Chargée de l’expertise visuelle des phénomènes, la photographie médicale, vieille d’un siècle et demi, compose avec les exigences de l’observation. Mais ce qui en elle nous fascine toujours aujourd’hui, c’est la part de théâtralité qu’elle contient : les dispositifs, salles, machines et appareils, l’ostension des poses qui produit une adresse à l’observateur proche de l’obscénité, tout cela forme le grand théâtre de la médecine dont la première représentation remonte à Charcot et à son usage de la photographie dans l’invention de l’hystérie. Définitivement, la clinique est un lieu de mise en scène où se joue la vie, la survie et parfois la mort ; la clinique est un « théâtre de la cruauté » pour reprendre la formule d’Antonin Artaud : la question esthétique ne lui est donc en rien étrangère.

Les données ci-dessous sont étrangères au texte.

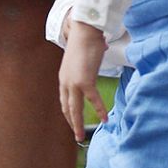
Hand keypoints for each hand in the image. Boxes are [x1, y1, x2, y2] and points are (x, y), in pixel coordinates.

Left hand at [59, 20, 109, 143]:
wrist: (85, 31)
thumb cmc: (85, 40)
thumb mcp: (81, 57)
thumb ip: (87, 63)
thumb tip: (101, 51)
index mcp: (63, 78)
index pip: (64, 101)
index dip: (68, 113)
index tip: (73, 122)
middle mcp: (66, 82)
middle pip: (67, 108)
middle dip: (71, 123)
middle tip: (76, 136)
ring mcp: (74, 83)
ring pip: (75, 109)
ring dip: (77, 124)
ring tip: (81, 136)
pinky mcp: (85, 82)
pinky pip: (93, 100)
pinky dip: (99, 110)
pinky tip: (104, 119)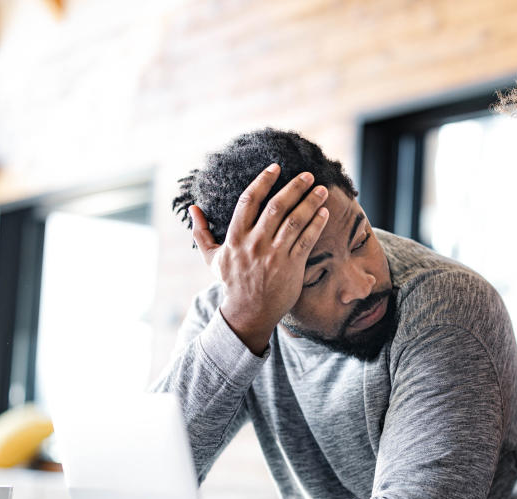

Le travail de Rémi Faucheux qui assure la direction artistique de CLINIC s’inscrit dans une dialectique des usages. En confrontant la photographie médicale et le regard des artistes contemporains, on dispose ensemble des images entièrement déterminées par leur valeur d’usage (diagnostique et communication) et des images pensées en dehors d’une valeur d’usage, c’est-à-dire à l’intérieur d’un processus artistique. D’un côté les images cliniques, opérantes et déterminées dans leur finalité, de l’autre les images « du » clinique, exerçant sur son objet un regard oblique qui traduit de manière souterraine notre sentiment face au destin du corps. Les premières fascinent, amusent ou effrayent, les secondes interrogent, émeuvent ou apaisent.